**Given task 1**
Can you quote the market commentary word for word, starting at "The magnitude of" and ending at "for another year."?

**Given text**
TLDR:
If not, buy it. This was our call a few weeks ago, and the trend continues. Clearly despite the Fed’s assurances to the contrary, the market believes that the Fed will ease shortly. And with more easing, comes more financial leverage which means buy anything that’s not nailed down. Case in point from this chart:
Since the failure of SVB, anything that moves has gone up. Stocks, Bonds, FX, Gold, and the star of the show…Bitcoin.
The magnitude of the Bitcoin outperformance gives you a hint that this time, it’s different. Of course, Bitcoin barely existed in the great financial crisis, but last time, there was a flight to safety and the US Dollar. This time however, it has not played out (see dollar index above DXY). Why?
Part of this stems from the fact that this time around it is inherently a liquidity and not a solvency crisis. There are calculations that the unrealized losses could eventually lead them to insolvency, but with the Fed’s Bank Term Funding Program (BTFP), those outcomes have now been pushed back at the very least for another year.
The other development that has caused a lot of chatter recently is the de-dollarization of international trade. The death of the USD is greatly exaggerated. However, the trend has begun in earnest as…
This has been quickly followed by similar announcements from China and Brazil, as well as news of a Yuan settled liquified natural gas trade with the UAE.
Many of these developments have been in the works for years. China has been pushing the Yuan for quite a long time with modest traction until recently. But things have accelerated greatly after US sanctions on Russia. The freezing of its central bank assets has sent shockwaves through the international community. Governments everywhere have taken note.
It is akin to the diplomatic immunity that countries afford their counterparts, there’s no international “law” explicitly dictating such procedures, but everyone assumed central bank deposits would be off limits despite regional conflicts.
This custom has been broken and we are now searching for alternatives to the USD to serve as the Global Reserve Currency (GRC). Unfortunately there isn’t even a close second. The Euro is not widely used throughout the world since Europe does 90% of its trade internally, and they… already use the Euro.
Eurozone area growth has been anemic at best, coming in at an even 0% for the last quarter of 2022.
Meanwhile, China’s Yuan is not free floating, nor have Chinese courts developed a deep case history of settling international trade disputes. Such institutional knowledge and experience takes time to build and will be an ongoing obstacle for the Yuan to achieve GRC status.
Outside national currencies, the alternative is to go “old school” and settle in gold.
The narrative has been that gold and Bitcoin are diversifiers when people no longer trust fiat. Why not another currency? Developed countries have all used the same playbook in the last couple decades, which usually meant a massive boost in liquidity whenever there were signs of stress.
However, giving away candy is much harder than taking it away. And like a doting parent, why let your children suffer when you can inflate the problem away?
Global central banks are weary of exactly that, but it takes time, so they have been diversifying away from the USD and back into gold ever since 2008.
Despite the increase, the share of reserves in gold has diminished significantly across the decades.
Which means that if the de-dollarization trend will continue, there will be a multi year bid in hard assets simply to get back to the historical average.
Bitcoin has also benefited from this dynamic as a digital alternative to gold. The track record on this has not been stellar however as the only country that has bought Bitcoin (El Salvador) has suffered 30%+ losses.

**Given task 2**
Which lines in the entries below contain the string "name"? Extract each of them, treating uppercase and lowercase as different.

**Data entries**
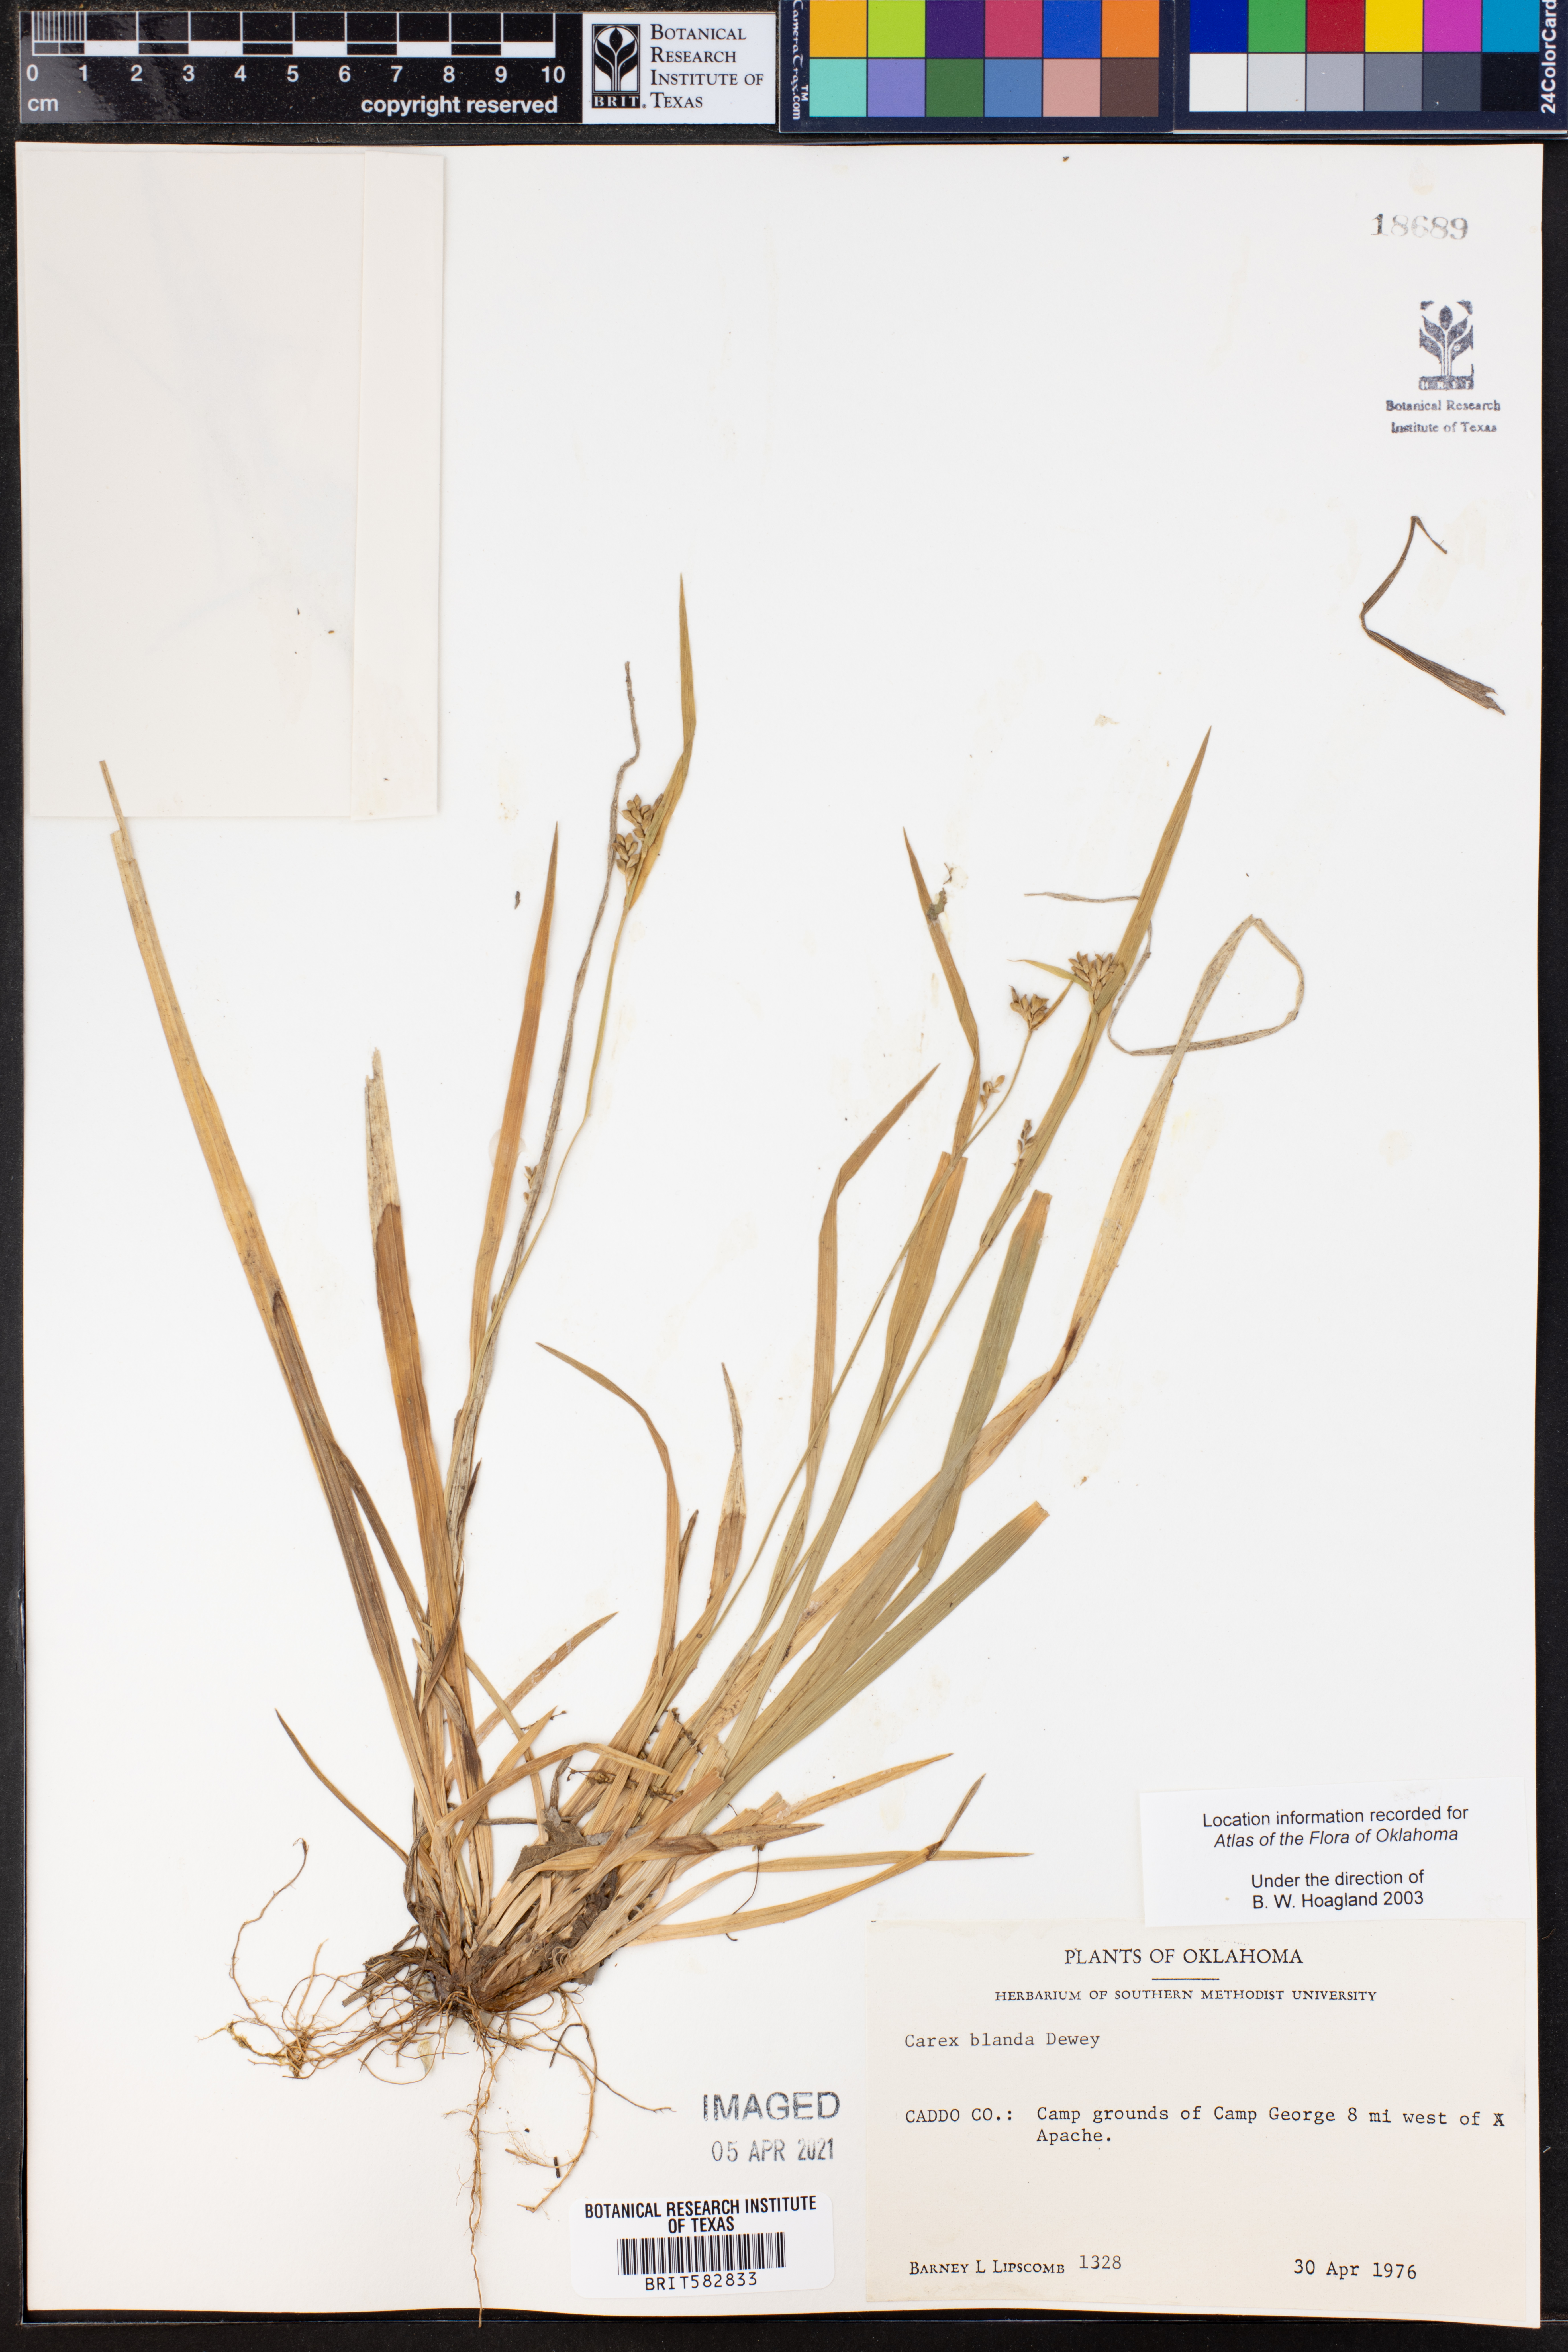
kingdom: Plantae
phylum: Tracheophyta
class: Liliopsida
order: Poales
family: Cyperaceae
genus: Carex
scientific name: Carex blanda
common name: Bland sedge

* * *

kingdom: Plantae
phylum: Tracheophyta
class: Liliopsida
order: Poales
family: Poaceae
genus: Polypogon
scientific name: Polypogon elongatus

**Finished answer 1**
The magnitude of the Bitcoin outperformance gives you a hint that this time, it’s different. Of course, Bitcoin barely existed in the great financial crisis, but last time, there was a flight to safety and the US Dollar. This time however, it has not played out (see dollar index above DXY). Why?
Part of this stems from the fact that this time around it is inherently a liquidity and not a solvency crisis. There are calculations that the unrealized losses could eventually lead them to insolvency, but with the Fed’s Bank Term Funding Program (BTFP), those outcomes have now been pushed back at the very least for another year.

**Finished answer 2**
scientific name: Carex blanda
common name: Bland sedge
scientific name: Polypogon elongatus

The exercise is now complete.